» Task brief:
The data is to be repeated exactly, with the images removed.

-------- Supplied material --------

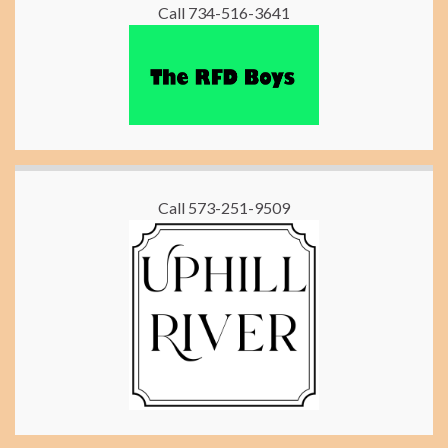
Call 734-516-3641
Call 573-251-9509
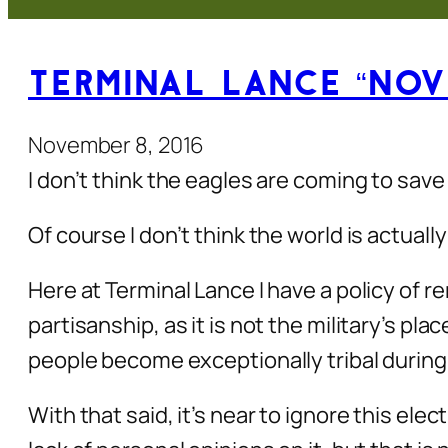
Terminal Lance “Nov
November 8, 2016
I don’t think the eagles are coming to save
Of course I don’t think the world is actuall
Here at Terminal Lance I have a policy of rem
partisanship, as it is not the military’s pla
people become exceptionally tribal during
With that said, it’s near to ignore this e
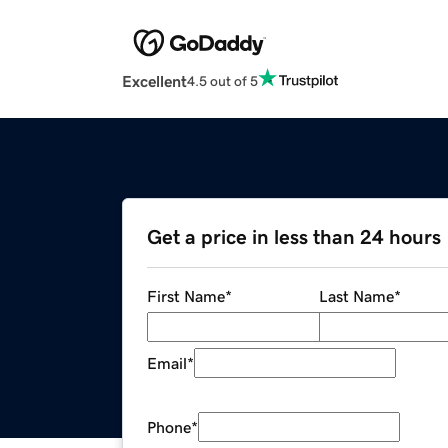
Excellent
4.5 out of 5
Get a price in less than 24 hours
First Name
*
Last Name
*
Email
*
Phone
*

--------

» Completed task:
Call 734-516-3641
Call 573-251-9509
Terminal Lance “Nov
November 8, 2016
I don’t think the eagles are coming to save
Of course I don’t think the world is actuall
Here at Terminal Lance I have a policy of rem
partisanship, as it is not the military’s pla
people become exceptionally tribal during
With that said, it’s near to ignore this e
Excellent
4.5 out of 5
Get a price in less than 24 hours
First Name
*
Last Name
*
Email
*
Phone
*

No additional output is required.